Да, он все-таки списал эту рыжую и наглую бестию, Лидочку Силкину, что в последнем рейсе на переходе из Ванкувера не вылезала из его широкой кровати, а за сутки до прихода во Владик, набравшись холопской наглости, заявила, что беременна, и, если Сема (так она теперь его нежно и фамильярно называла) хоть немного беспокоится о своей будущей карьере, пусть новоиспеченный папаша в оставшиеся часы обмозгует, где, как и на что жить его новой жене с будущим ребенком на берегу.
И кэп, казалось, прошедший сквозь непреодолимые преграды, унижения и горечи потерь и поражений на пути к своему «пьедесталу», вдруг спасовал, занервничал и, как говорят, слетел с катушек. Полуголую и верещащую буфетчицу, словно раненую рысь, он выволок за волосы из своей теплой каюты и на глазах всего экипажа задал нахалке хорошую трепку. Надо сказать, мастер очень редко снисходил до такого скотского состояния, однако то ли возраст, то ли лишние двести граммов водки сыграли решающую роль, но акт возмездия за фривольное поведение бывшей кухарки и прачки состоялся.
Девушка с визгом скатилась по трапу прямо под ноги ничего не понимающему старпому Жоре Сичкину.
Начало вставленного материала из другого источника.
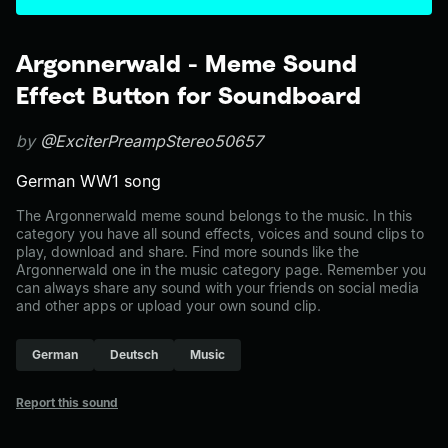
Argonnerwald - Meme Sound
Effect Button for Soundboard
by
@ExciterPreampStereo50657
German WW1 song
The Argonnerwald meme sound belongs to the music. In this
category you have all sound effects, voices and sound clips to
play, download and share. Find more sounds like the
Argonnerwald one in the music category page. Remember you
can always share any sound with your friends on social media
and other apps or upload your own sound clip.
German
Deutsch
Music
Report this sound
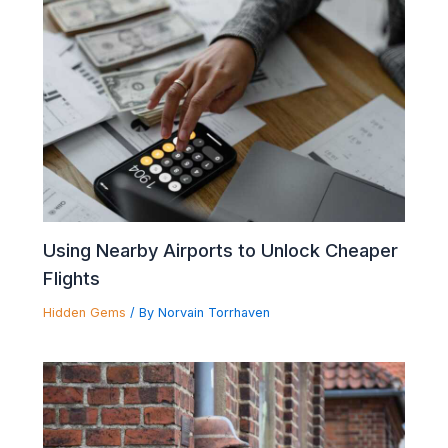
Using Nearby Airports to Unlock Cheaper
Flights
Hidden Gems
/ By
Norvain Torrhaven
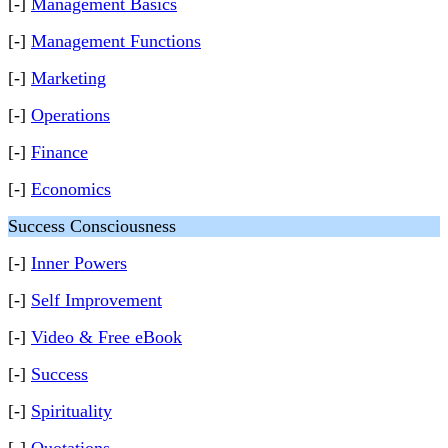
[-]
Management Basics
[-]
Management Functions
[-]
Marketing
[-]
Operations
[-]
Finance
[-]
Economics
Success Consciousness
[-]
Inner Powers
[-]
Self Improvement
[-]
Video & Free eBook
[-]
Success
[-]
Spirituality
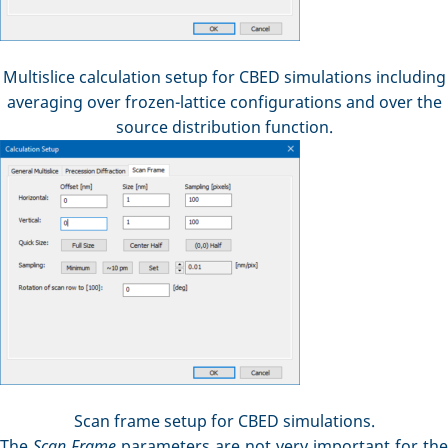
Multislice calculation setup for CBED simulations including
averaging over frozen-lattice configurations and over the
source distribution function.
Scan frame setup for CBED simulations.
The
Scan Frame
parameters are not very important for the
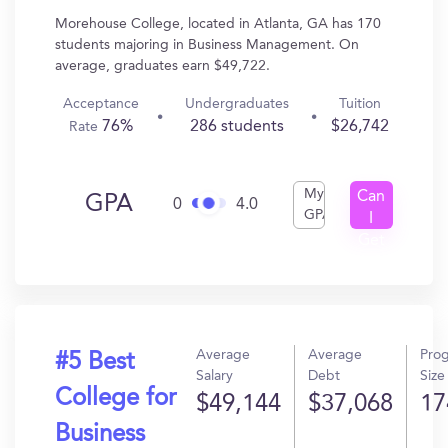
Morehouse College, located in Atlanta, GA has 170
students majoring in Business Management. On
average, graduates earn $49,722.
Acceptance
Undergraduates
Tuition
76%
286 students
$26,742
Rate
My
Can
GPA
0
4.0
GPA
I
Get
In?
Average
Average
Pro
#5 Best
Salary
Debt
Size
College for
$49,144
$37,068
17
Business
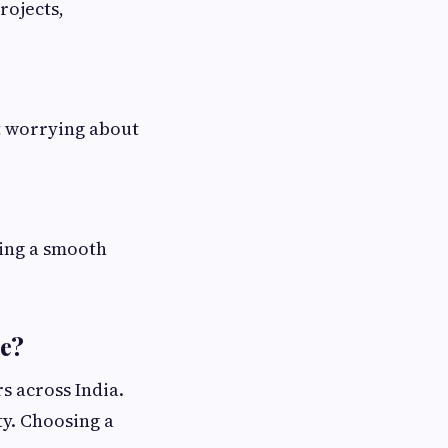
rojects,
t worrying about
ring a smooth
ce?
rs across India.
ty. Choosing a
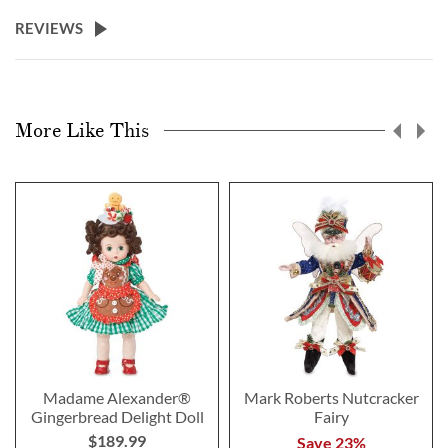
REVIEWS
More Like This
Madame Alexander®
Mark Roberts Nutcracker
Gingerbread Delight Doll
Fairy
$189.99
Save 23%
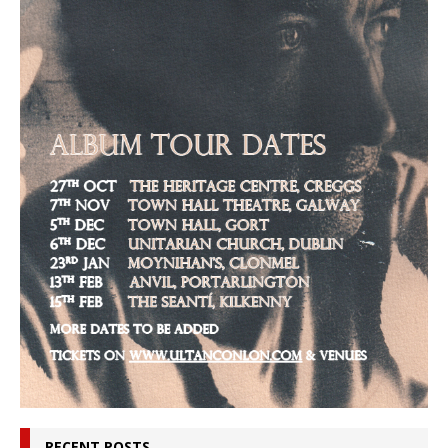
RECENT POSTS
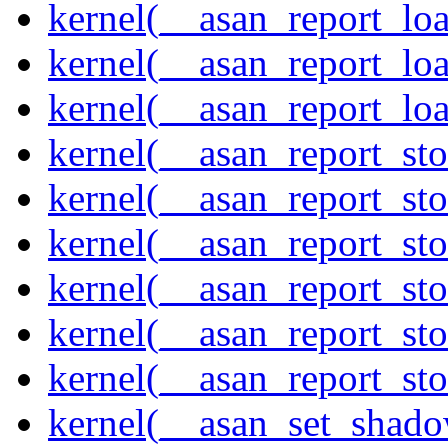
kernel(__asan_report_lo
kernel(__asan_report_lo
kernel(__asan_report_lo
kernel(__asan_report_st
kernel(__asan_report_st
kernel(__asan_report_st
kernel(__asan_report_st
kernel(__asan_report_st
kernel(__asan_report_st
kernel(__asan_set_shad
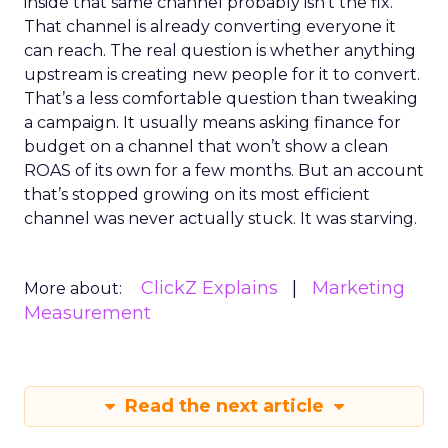
inside that same channel probably isn’t the fix.
That channel is already converting everyone it
can reach. The real question is whether anything
upstream is creating new people for it to convert.
That’s a less comfortable question than tweaking
a campaign. It usually means asking finance for
budget on a channel that won’t show a clean
ROAS of its own for a few months. But an account
that’s stopped growing on its most efficient
channel was never actually stuck. It was starving.
ClickZ Explains
Marketing
More about:
Measurement
Read the next article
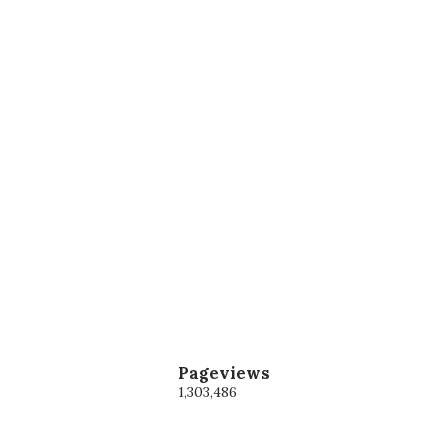
Pageviews
1,303,486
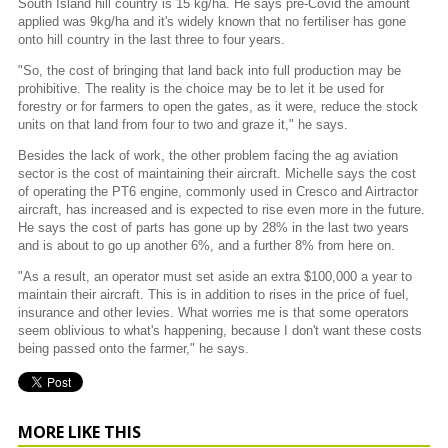
South Island hill country is 15 kg/ha. He says pre-Covid the amount
applied was 9kg/ha and it's widely known that no fertiliser has gone
onto hill country in the last three to four years.
"So, the cost of bringing that land back into full production may be
prohibitive. The reality is the choice may be to let it be used for
forestry or for farmers to open the gates, as it were, reduce the stock
units on that land from four to two and graze it," he says.
Besides the lack of work, the other problem facing the ag aviation
sector is the cost of maintaining their aircraft. Michelle says the cost
of operating the PT6 engine, commonly used in Cresco and Airtractor
aircraft, has increased and is expected to rise even more in the future.
He says the cost of parts has gone up by 28% in the last two years
and is about to go up another 6%, and a further 8% from here on.
"As a result, an operator must set aside an extra $100,000 a year to
maintain their aircraft. This is in addition to rises in the price of fuel,
insurance and other levies. What worries me is that some operators
seem oblivious to what's happening, because I don't want these costs
being passed onto the farmer," he says.
MORE LIKE THIS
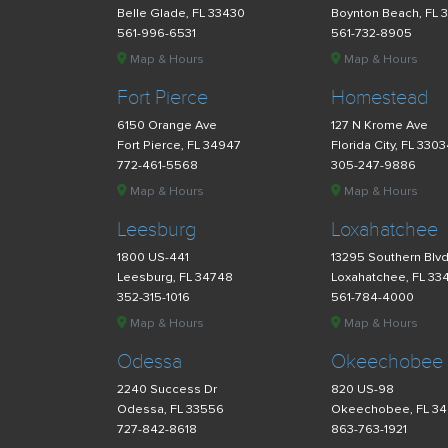
Belle Glade, FL 33430
Boynton Beach, FL 
561-996-6531
561-732-8905
Map & Hours
Map & Hours
Fort Pierce
Homestead
6150 Orange Ave
127 N Krome Ave
Fort Pierce, FL 34947
Florida City, FL 330
772-461-5568
305-247-9886
Map & Hours
Map & Hours
Leesburg
Loxahatchee
1800 US-441
13295 Southern Blv
Leesburg, FL 34748
Loxahatchee, FL 33
352-315-1016
561-784-4000
Map & Hours
Map & Hours
Odessa
Okeechobee
2240 Success Dr
820 US-98
Odessa, FL 33556
Okeechobee, FL 3
727-842-8618
863-763-1921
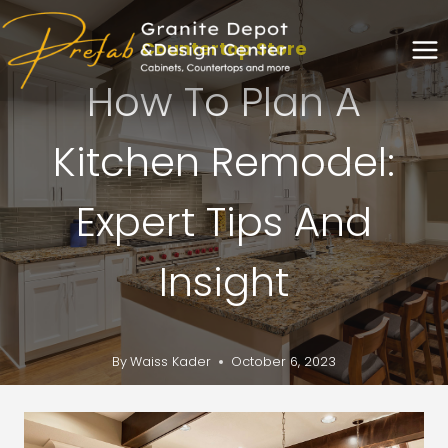
Countertop Store
How To Plan A
Kitchen Remodel:
Expert Tips And
Insight
By
Waiss Kader
October 6, 2023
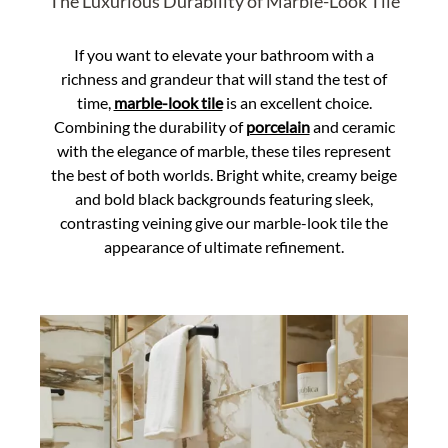
The Luxurious Durability of Marble-Look Tile
If you want to elevate your bathroom with a
richness and grandeur that will stand the test of
time,
marble-look tile
is an excellent choice.
Combining the durability of
porcelain
and ceramic
with the elegance of marble, these tiles represent
the best of both worlds. Bright white, creamy beige
and bold black backgrounds featuring sleek,
contrasting veining give our marble-look tile the
appearance of ultimate refinement.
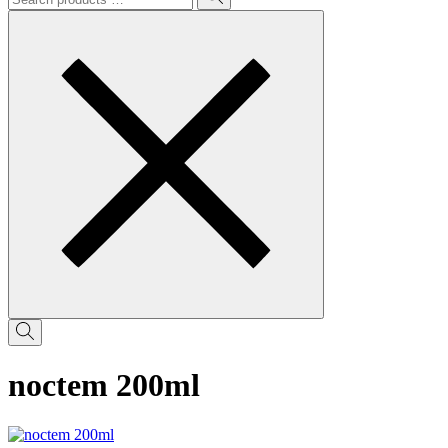
noctem 200ml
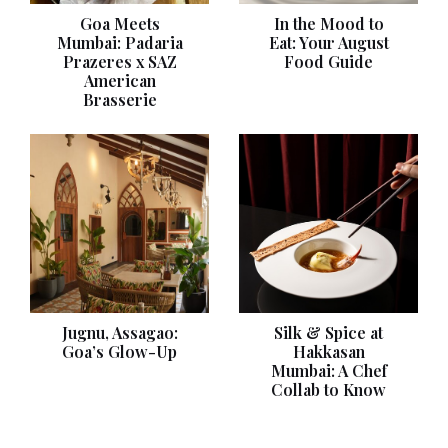
Goa Meets
In the Mood to
Mumbai: Padaria
Eat: Your August
Prazeres x SAZ
Food Guide
American
Brasserie
Jugnu, Assagao:
Silk & Spice at
Goa’s Glow-Up
Hakkasan
Mumbai: A Chef
Collab to Know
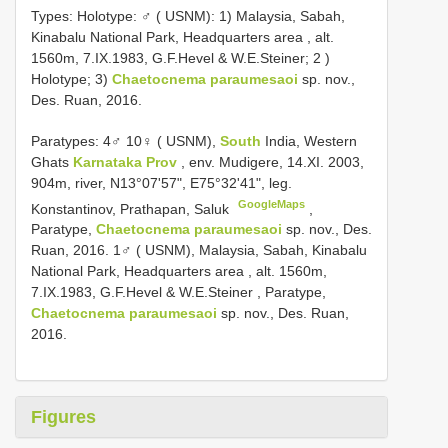
Types:
Holotype: ♂ ( USNM): 1) Malaysia, Sabah,
Kinabalu National Park, Headquarters area , alt.
1560m, 7.IX.1983, G.F.Hevel & W.E.Steiner; 2
)
Holotype; 3)
Chaetocnema paraumesaoi
sp. nov.,
Des. Ruan, 2016.
Paratypes: 4♂ 10♀ ( USNM),
South
India, Western
Ghats
Karnataka Prov
, env. Mudigere, 14.XI. 2003,
904m, river, N13°07'57", E75°32'41", leg.
GoogleMaps
Konstantinov, Prathapan, Saluk
,
Paratype,
Chaetocnema paraumesaoi
sp. nov., Des.
Ruan, 2016. 1♂ ( USNM), Malaysia, Sabah, Kinabalu
National Park, Headquarters area , alt. 1560m,
7.IX.1983, G.F.Hevel & W.E.Steiner
, Paratype,
Chaetocnema paraumesaoi
sp. nov., Des. Ruan,
2016.
Figures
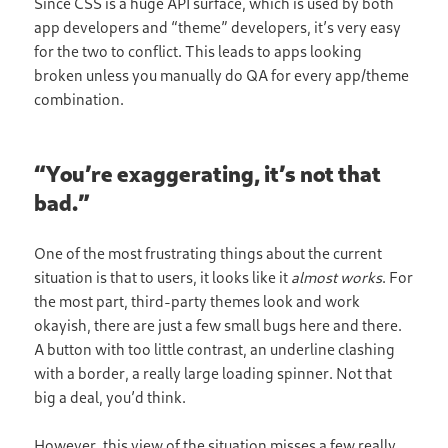
Since CSS is a huge API surface, which is used by both
app developers and “theme” developers, it’s very easy
for the two to conflict. This leads to apps looking
broken unless you manually do QA for every app/theme
combination.
“You’re exaggerating, it’s not that
bad.”
One of the most frustrating things about the current
situation is that to users, it looks like it
almost works
. For
the most part, third-party themes look and work
okayish, there are just a few small bugs here and there.
A button with too little contrast, an underline clashing
with a border, a really large loading spinner. Not that
big a deal, you’d think.
However, this view of the situation misses a few really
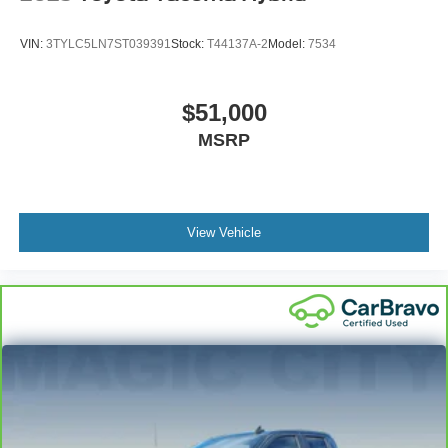
VIN:
3TYLC5LN7ST039391
Stock:
T44137A-2
Model:
7534
$51,000
MSRP
View Vehicle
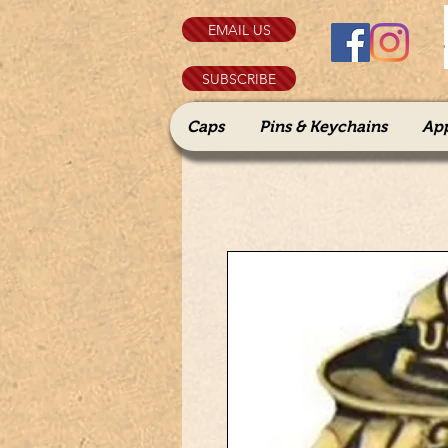
EMAIL US
SUBSCRIBE
Caps
Pins & Keychains
Ap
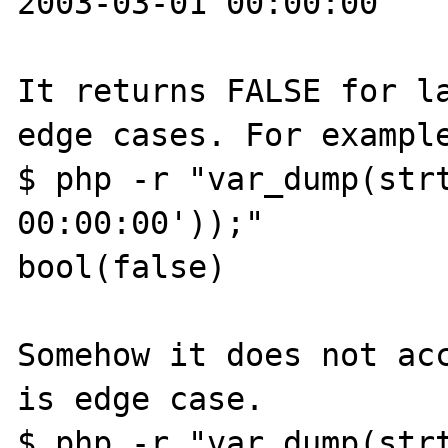
2003-03-01 00:00:00

It returns FALSE for la
edge cases. For example
$ php -r "var_dump(strt
00:00:00'));"

bool(false)

Somehow it does not acc
is edge case.

$ php -r "var_dump(strt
Размазывая по лицу кровь, смешавшуюся с потекшей тушью, она погрозила в сторону каюты кэпа маленьким кулачком и пообещала, что на берегу снимет побои и напишет заявление в транспортную прокуратуру на проклятого изверга, а еще лучше позвонит жене и расскажет во всех подробностях, как ее дорогой муженек четыре месяца рейса развлекался с судовой девицей, вот тогда посмотрим, кто на коленях будет ползать…
Но за десять суток стоянки Лидочка, на удивление, ничего не предприняла, только однажды, встретив Семена в узком коридоре на главной палубе, сказала всего одну фразу: «Запомни этот день, Кривец, я и твой ребенок в моей утробе проклинают тебя и весь твой род. Недаром, видно, у вас такая фамилия: люди знали, как вас величать…». Ближе к вечеру у кэпа вдруг заныло, запекло посреди груди, отдавая острыми уколами в лопатку. Такое уже случалось у капитана, и сто граммов коньяка быстро сняли и загрудинную боль и стерли из памяти образ прелестной восемнадцатилетней девушки Лиды. Чего ворошить прошлое? Сколько их было наверняка еще будет: милых, ласковых, сладких – стоит ли сейчас сожалеть.
– Смотрите, мастер, уже поднимается по трапу эта наша новенькая буфетчица, – вывел кэпа из размышлений и воспоминаний старпом Сичкин. – Ну и станок у нее, скажу я вам, – Жора прищелкнул языком и сглотнул слюну, словно только прибыл из годовой кругосветки, где на весь экипаж была одна особь женского пола – китайская гладкошерстная сучка Тереза.
– Что там еще за станок? – Кривец непонимающе сдвинул красивые брови и грозно посмотрел на пританцовывающего перед ним, словно петушок перед курочкой, тощего и косолапого чифа с гривой рыжих курчавых волос.
– Я так понимаю, в кадрах угодили вам, то есть нам. И где они таких краль в плавсостав вербуют? – Сичкин перегнулся через фальшборт на крыле мостика и предусмотрительно контроллером смайнал дюралевый трап на причал прямо к двум стройным ножкам, упакованным не по сезону в лакированные туфельки ярко-зеленого цвета на узкой шпильке. Владелица очаровательных ног, переходящих в изящную фигуру, подчеркнутую темным в талию пальто, непринужденно, как старому знакомому или другу, помахала капитану крохотной ладошкой в тонких кожаных перчатках и мило улыбнулась.
– Ты чего раскраснелся, как перезревший помидор на осенней грядке? – мастер впервые за последние несколько дней вдруг улыбнулся, и все на судне поняли, что это добрый знак, и потому спокойно продолжили заниматься своими делами.